Ci penso da qualche settimana e devo dire che sono giunto alla conclusione di fissare la mia regola di vita basandola su tre azioni, semplici da comprendere quanto difficili da mettere in pratica. Ma proprio per questo sfidanti.

Le tre A

  • Amare
    Questo è il verbo più difficile della storia dell’uomo, ma allo stesso tempo più affascinante. Vorrei viverlo nel modo più ampio possibile: dall’amore verso le persone a cui mi lega un sentimento, fino all’amore per il proprio lavoro e per le tutte le attività quotidiane che esso implica. Ma non solo: amore inteso anche come cura e rispetto del proprio corpo attraverso un’attività fisica più costante. Amore per il tempo libero: a volte ci dimentichiamo quanto sia importante avere del tempo per sé stessi e il più delle volte non lo impieghiamo in modo utile. 
  • Apprendere
    Fondamentale tenere sempre attivo questo modo d’essere. Non intendo solo apprendimento nozionistico (però importantissimo, e qui mi impegno a leggere di più) ma anche apertura verso il nuovo e verso il diverso. Apprendere le altre persone attraverso l’ascolto e la disponibilità a mettere sul tavolo le idee di tutti senza nessuna rivalsa di prevaricazione. Apprendere dai propri sbagli per migliorarsi continuamente. Affrontare ogni cosa, dalla vita privata al lavoro, con la coscienza di quello che si sta facendo e  misurando le proprie energie riservandole veramente dove è opportuno senza sprecarle invano. 
  • Avanzare
    Più che un impegno, mi prometto di far diventare questo verbo una costante del mio anno. Deve essere l’assillo (positivo, intendiamoci) di ogni giornata e di ogni mese. Voglio poter rispondere positivamente a domande del tipo: “Oggi ho guadagnato/imparato qualcosa in più rispetto a ieri?”, “Ho dato il massimo in quello che sto facendo oppure non ho investito molto?”, “Avrei potuto fare di più ma ho trovato scuse per accontentarmi?”.
    Insomma, esigere di più da me stesso in qualità.

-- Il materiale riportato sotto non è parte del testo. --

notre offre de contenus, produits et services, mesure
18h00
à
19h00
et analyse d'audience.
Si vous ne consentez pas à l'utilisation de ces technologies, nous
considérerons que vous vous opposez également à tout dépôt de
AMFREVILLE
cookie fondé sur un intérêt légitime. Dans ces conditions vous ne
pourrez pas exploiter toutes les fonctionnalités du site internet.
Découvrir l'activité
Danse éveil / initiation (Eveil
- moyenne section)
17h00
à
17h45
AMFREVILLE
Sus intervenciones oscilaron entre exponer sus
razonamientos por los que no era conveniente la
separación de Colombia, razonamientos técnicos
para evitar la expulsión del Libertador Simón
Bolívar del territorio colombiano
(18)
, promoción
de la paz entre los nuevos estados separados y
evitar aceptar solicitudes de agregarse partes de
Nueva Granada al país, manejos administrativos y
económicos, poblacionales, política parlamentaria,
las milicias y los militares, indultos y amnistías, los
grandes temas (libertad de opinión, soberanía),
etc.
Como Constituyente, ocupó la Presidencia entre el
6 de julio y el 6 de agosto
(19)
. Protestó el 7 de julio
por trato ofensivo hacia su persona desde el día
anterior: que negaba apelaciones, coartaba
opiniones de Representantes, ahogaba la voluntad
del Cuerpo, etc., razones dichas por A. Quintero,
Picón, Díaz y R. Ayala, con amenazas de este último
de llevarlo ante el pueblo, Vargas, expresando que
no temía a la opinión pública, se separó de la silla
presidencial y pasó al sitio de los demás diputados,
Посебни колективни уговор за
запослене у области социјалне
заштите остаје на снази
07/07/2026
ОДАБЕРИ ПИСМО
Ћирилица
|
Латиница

In realtà, per un nuovo anno che si apre ce ne è sempre uno che si chiude. E il 2010 è stato parecchio intenso ed il bilancio lo considererei in “pareggio”. Tante nuove sfide e alcune grandi tristezze. Sono comunque solito a ringraziare per ogni evento che mi ha toccato o mi ha visto coinvolto direttamente perché senza di esso non sarei qui, oggi, a scrivere questo post.

Tanti auguri a tutti quanti di un 2011 ricco di soddisfazioni e di impegni sfidanti.